Trecho ::
Yanis
Varoufakis: A UE está se tornando uma união para a guerra
Nos
últimos meses, as mobilizações de solidariedade para com o povo palestino
cresceram ao redor do mundo. Mas nem sempre são bem recebidas – ou mesmo
toleradas – pelos poderes instituídos. Em abril, o antigo ministro das finanças
grego, Yanis Varoufakis, deveria ter participado, através de uma ligação vídeo,
em um congresso para a Palestina, em Berlim. Em vez disso, a reunião foi
interrompida pela polícia e ele foi impedido de entrar no
país.
Antes
das eleições do próximo fim de semana para o Parlamento Europeu, a guerra de
Israel em Gaza é, para muitos dos principais partidos, um assunto sobre o qual
preferem não falar. Mas o partido pan-europeu de Varoufakis, o DiEM25, é
certamente uma exceção, tomando uma posição forte a favor de Gaza. Numa
entrevista com Ferdinando Pezzopane da Jacobin, Varoufakis falou da
cumplicidade do Ocidente na guerra, dos protestos contra a mesma e da
perspectiva de construir uma Europa diferente.
LEIA
A ENTREVISTA:
·
Os Estados-membros da
União Europeia estão reprimindo a dissidência popular sobre a guerra de Israel
e ao apoio dos seus líderes a ela. O governo alemão, que é supostamente de
centro-esquerda, tem interrompido todo o tipo de manifestações a favor da Palestina.
Eles até prendem ativistas
judeus antissionistas, como os membros da Voz Judaica pela Paz, um grupo que
teve a sua conta bancária congelada. Em abril, tanto você como o reitor da
Universidade de Glasgow foram banidos da
Alemanha, após acusações infundadas de propagação do antissemitismo. Tais
alegações também têm sido dirigidas contra todos os que criticam Israel e o seu
regime de apartheid e que apele para o fim do genocídio, ao mesmo tempo que a
islamofobia institucional cada vez mais crescente. O que está realmente
acontecendo aqui?
YV
- Há alguns meses, não pensei que fosse provável que o Estado alemão me banisse
do país, especialmente por causa da minha participação num evento a favor da
paz e do fim de um genocídio. O fato dessa proibição se estender até à minha
participação digital em eventos na Alemanha só aumenta o absurdo das medidas
que estão dispostos a tomar para proibir vozes pró-paz e pró-Palestina.
Agora
é evidente que não há limites para o que esta Europa fará para silenciar
qualquer voz que não se alinhe ao jogo. A razão para isso é a transformação da
União Europeia numa União de Guerra, a transformação da UE em uum fantoche da
OTAN.
Josep
Borrell, o chefe dos Negócios estrangeiros da UE, deu-nos uma pista sobre a
mudança do cosmopolitismo para o etno-regionalismo quando descreveu a UE como
um belo “jardim” ameaçado pela “selva” não europeia à espreita fora de suas
fronteiras. Mais recentemente, o presidente francês Emmanuel Macron e Charles
Michel, presidente do Conselho Europeu, pediram aos europeus não apenas que se
preparassem para a guerra, mas, crucialmente, que confiassem na indústria
armamentista para o crescimento econômico e o avanço tecnológico da UE.

[Itens listados em um conjunto de dados]

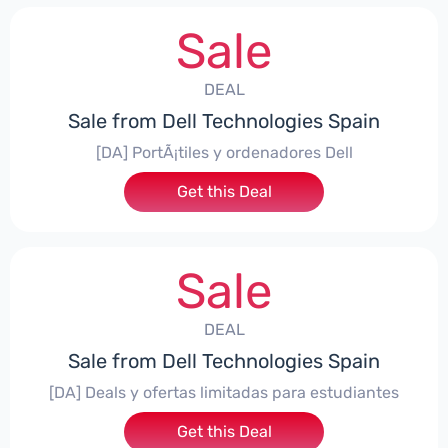
Sale
DEAL
Sale from Dell Technologies Spain
[DA] PortÃ¡tiles y ordenadores Dell
Get this Deal
Sale
DEAL
Sale from Dell Technologies Spain
[DA] Deals y ofertas limitadas para estudiantes
Get this Deal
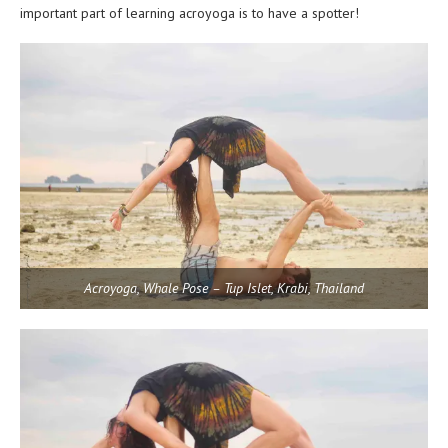
important part of learning acroyoga is to have a spotter!
Acroyoga, Whale Pose – Tup Islet, Krabi, Thailand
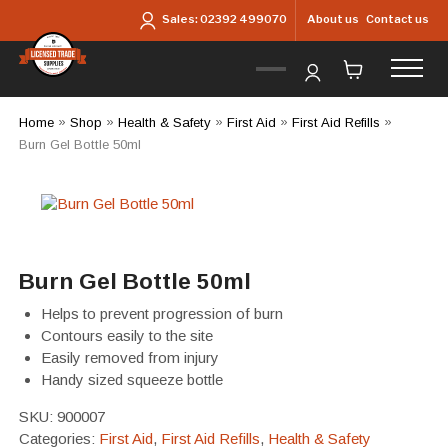
Skip to main content
About us
Contact us
Sales:
02392 499070
Home
»
Shop
»
Health & Safety
»
First Aid
»
First Aid Refills
»
Burn Gel Bottle 50ml
Burn Gel Bottle 50ml
Helps to prevent progression of burn
Contours easily to the site
Easily removed from injury
Handy sized squeeze bottle
SKU:
900007
Categories:
First Aid
,
First Aid Refills
,
Health & Safety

Lista de tarefas ::
a – Resuma o trecho sobre Yanis Varoufakis em duas frases.
b – Reproduza, sem nenhuma alteração, as linhas do conjunto de dados, da linha que contém "Skip to main content" até a última delas, incluindo as duas.

Respostas por item ::
a – Em abril, a polícia interrompeu em Berlim um congresso para a Palestina do qual o ex-ministro das finanças grego Yanis Varoufakis participaria por vídeo, e ele foi impedido de entrar na Alemanha. Em entrevista à Jacobin, ele afirma que não há limites para o que esta Europa fará para silenciar vozes pró-paz e pró-Palestina, porque a UE está se transformando numa União de Guerra, um fantoche da OTAN.

b –
Skip to main content
About us
Contact us
Sales:
02392 499070
Home
»
Shop
»
Health & Safety
»
First Aid
»
First Aid Refills
»
Burn Gel Bottle 50ml
Burn Gel Bottle 50ml
Helps to prevent progression of burn
Contours easily to the site
Easily removed from injury
Handy sized squeeze bottle
SKU:
900007
Categories:
First Aid
,
First Aid Refills
,
Health & Safety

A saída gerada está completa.